------ ИЗБРАННЫЙ ОТРЫВОК ------

Мадам Ле Брен вернулась домой, но не осмелилась остаться там, поэтому приняла приглашение тестя своего брата, господина де Ривьера, в доме которого, как она полагала, будет в безопасности, поскольку он был иностранным министром. Она пробыла там две недели, к ней относились как к родной дочери, но она твердо решила выбраться из Франции, пока не стало слишком поздно.

Оставаться дольше было бы поистине безумием; толпа уже подожгла заставу в конце улицы Шоссе-д’Антен (rue Chaussée-d’Antin), где жил господин де Ривьер, и начала вскрывать мостовую и строить баррикады на улицах. Многие люди неодобрительно относились к эмиграции, некоторые по патриотическим соображениям, другие из корыстных интересов. Для многих это был, конечно, выбор между уверенностью в потере своего имущества и шансом расстаться с жизнью; и вместо того чтобы становиться нищими, они шли на риск и оставались, очень часто на погибель себе и тем, кто был им дороже всего. Для Лизетт такой альтернативы не существовало. Куда бы она ни отправлялась, она всегда могла без малейшего труда обеспечить себя деньгами; она всегда страстно желала увидеть Рим, и сейчас настал этот час.

У нее было множество заказов и наполовину законченных портретов, но она была слишком нервной и взволнованной, чтобы писать, и у нее было сто луидоров, которые кто-то только что заплатил за картину — к счастью, ей лично, а не господину Ле Брену, который обычно забирал всё, порой даже не говоря ей, что за работу заплачено, а в других случаях заявляя, что вся сумма нужна ему для вложения в дело или для погашения какого-нибудь счета.

Этих ста луидоров хватило бы, чтобы отвезти ее в Рим с ребенком и няней, и она в спешке принялась собираться и готовиться к путешествию.

Был вечер накануне дня, назначенного для их отъезда, паспорт был готов, ее дорожная карета была нагружена вещами, и она отдыхала в своей гостиной, когда в доме раздался страшный шум, похожий на ворвавшуюся толпу; топот ног на лестнице, грубые голоса; и пока она застыла от страха, дверь комнаты распахнулась, и толпа имевших бандитский вид национальных гвардейцев (gardes nationaux) с ружьями в руках, многие из которых были пьяны, силой ворвалась внутрь, и несколько человек приблизились к ней, заявив в грубой и дерзкой форме, что она никуда не поедет.

В ответ на ее замечание о том, что она имеет полное право ехать туда, куда пожелает, они твердили одно и то же:

«Vous ne partisez pas, citoyenne, vous ne partisez pas».

------ ВЫДЕРЖКИ ИЗ ДАННЫХ ------

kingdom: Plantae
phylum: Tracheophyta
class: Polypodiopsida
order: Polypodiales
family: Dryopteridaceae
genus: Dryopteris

------
------ ВЫДЕРЖКИ ИЗ ДАННЫХ ------

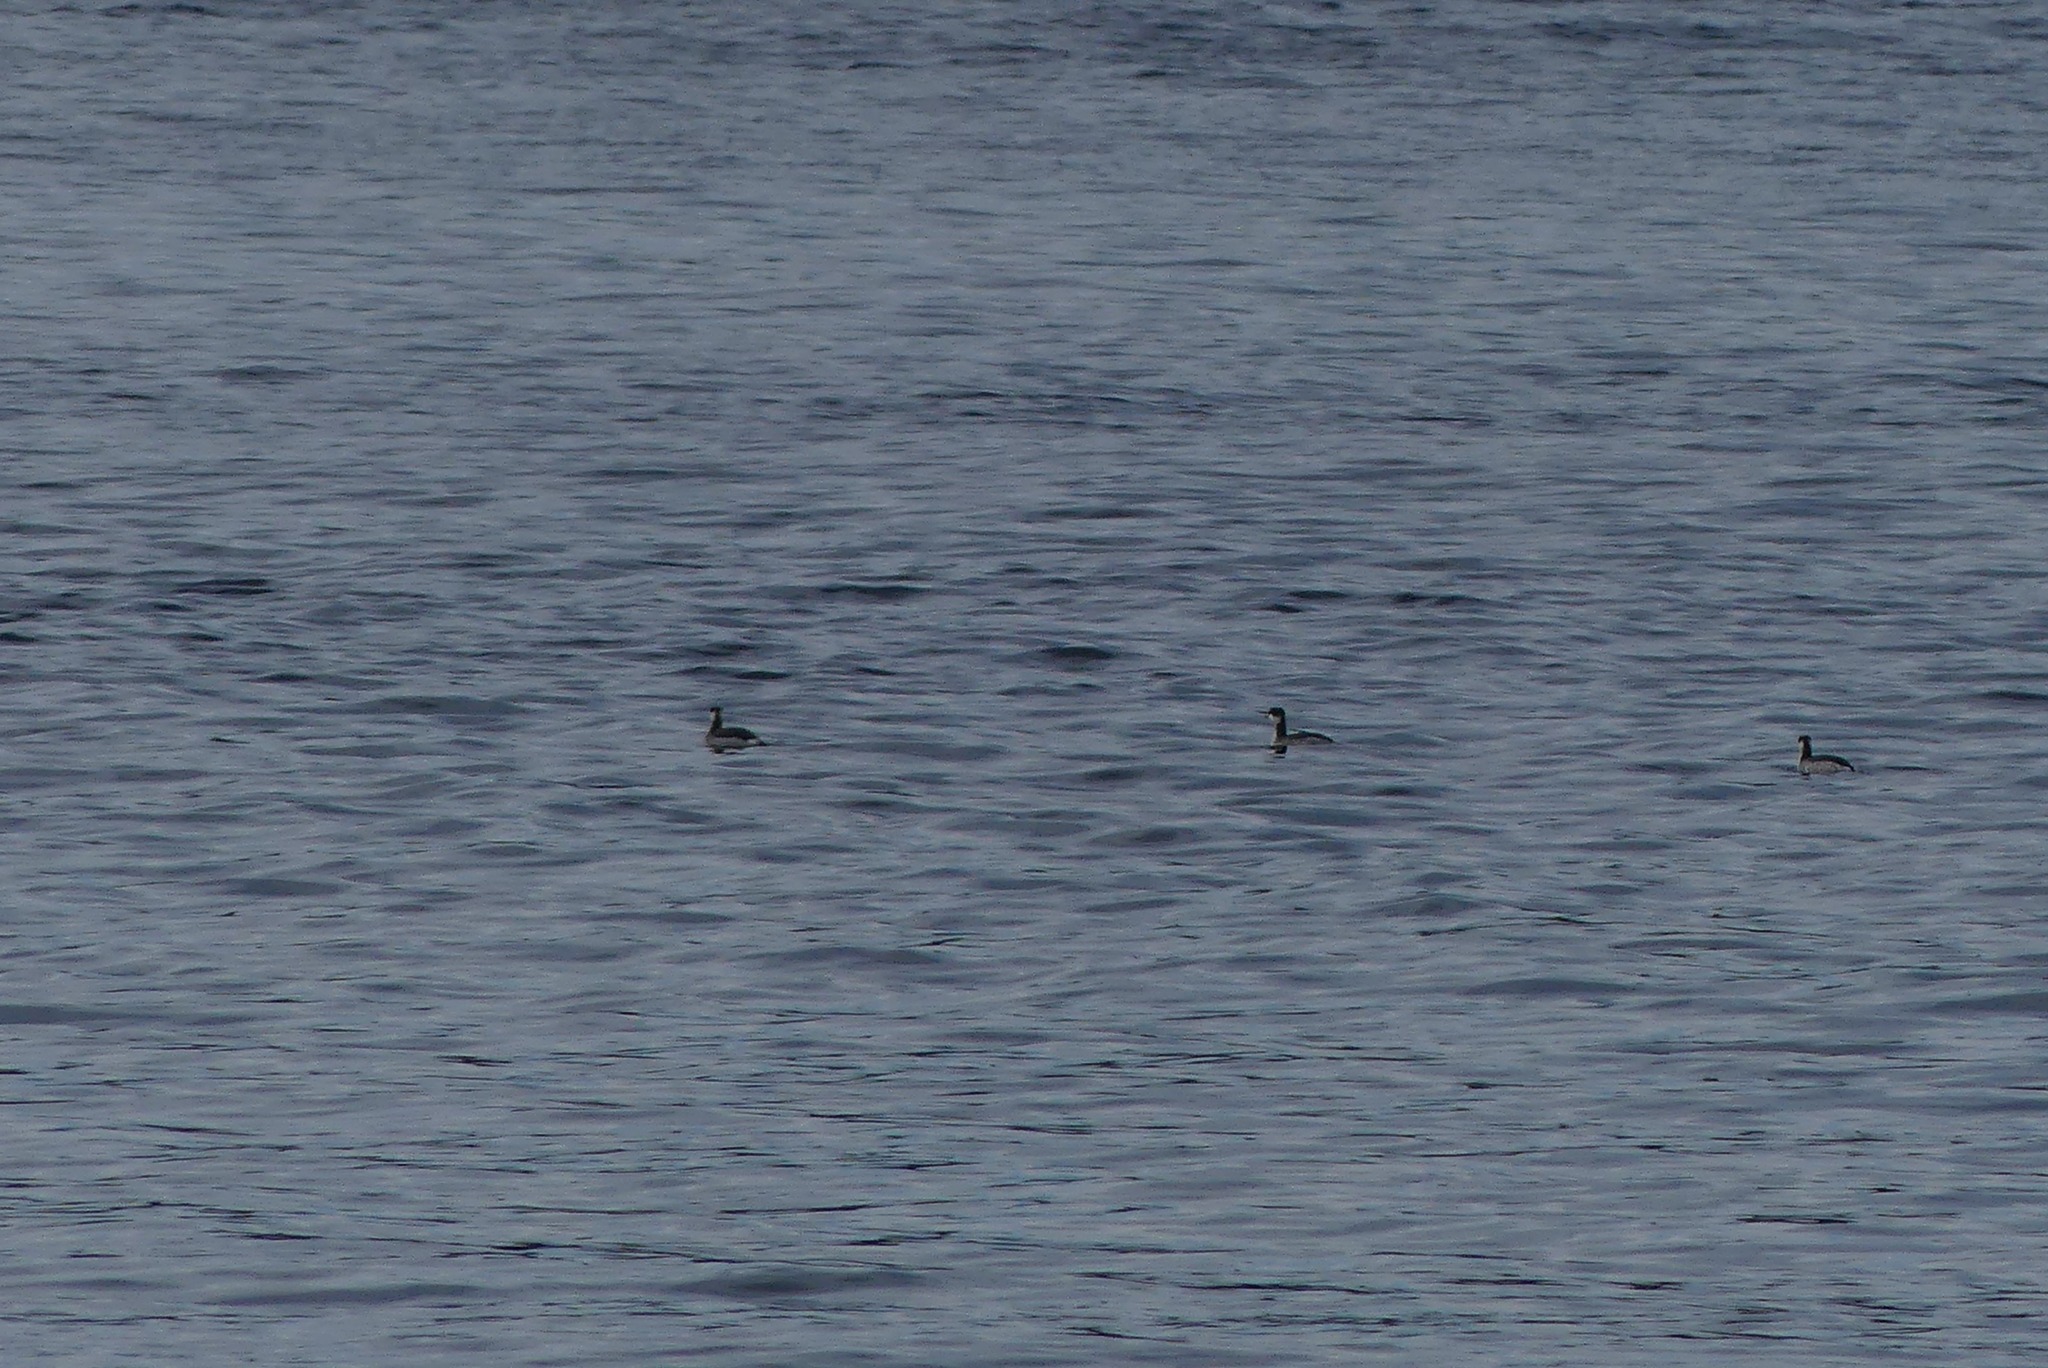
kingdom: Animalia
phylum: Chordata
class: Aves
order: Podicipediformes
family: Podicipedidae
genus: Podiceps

------

ЗАДАНИЯ.
#1 Перескажите короче абзац избранного отрывка, начинающийся словами «У нее было множество заказов», и сохраните его главные факты.
#2 Продолжите повествование избранного отрывка после последней фразы, с которой к мадам Ле Брен обращаются гвардейцы.

ОТВЕТЫ ПО ПОРЯДКУ.
#1 У Лизетт было много заказов и наполовину законченных портретов, но от нервного волнения она не могла писать. При этом у нее были сто луидоров, только что уплаченных за картину лично ей. Обычно деньги забирал господин Ле Брен. Иногда он даже не говорил ей, что работа оплачена, а иногда объявлял, что вся сумма нужна ему для вложения в дело или для уплаты по счету.

#2
Наконец они ушли, но спустя несколько мгновений двое из них, чья внешность отличалась от остальных, вернулись и сказали:

«Мадам, мы ваши соседи; мы вернулись, чтобы посоветовать вам уехать и отправиться в путь как можно скорее. Вы не можете здесь жить, вы так изменились, что нам вас жаль. Но не путешествуйте в собственной карете; поезжайте дилижансом, это безопаснее».

Лизетт от всего сердца поблагодарила дружелюбных гвардейцев и последовала их совету. Она послала заказать три места на дилижанс, но на ближайшие две недели их не оказалось, так как многие эмигрирующие люди путешествовали на нем ради большей безопасности.

Те из ее друзей, кто придерживался радикальных взглядов, обвиняли Лизетт в отъезде и пытались отговорить ее. Мадам Фийель, в девичестве мадемуазель Боке, сказала ей:

«Вы совершенно неправы, что уезжаете. Я останусь, ибо верю в счастье, которое принесет нам Революция».

Она оставалась в Ла-Мюэт до начала Террора. Мадам Шальгрен, близкой подругой которой она была, приехала туда, чтобы очень скромно отпраздновать свадьбу своей дочери. На следующий день и мадам Шальгрен, и мадам Фийель были арестованы революционерами и несколько дней спустя гильотинированы под предлогом того, что они якобы «сожгли свечи нации».

Лизетт не обратила внимания на отговаривания друзей; несмотря на все их слова, она прекрасно знала, что находится в опасности. Никто не мог быть в безопасности, каким бы невиновным он ни был, если в головах алчущих крови головорезов зарождалось хоть малейшее подозрение или личная неприязнь к нему.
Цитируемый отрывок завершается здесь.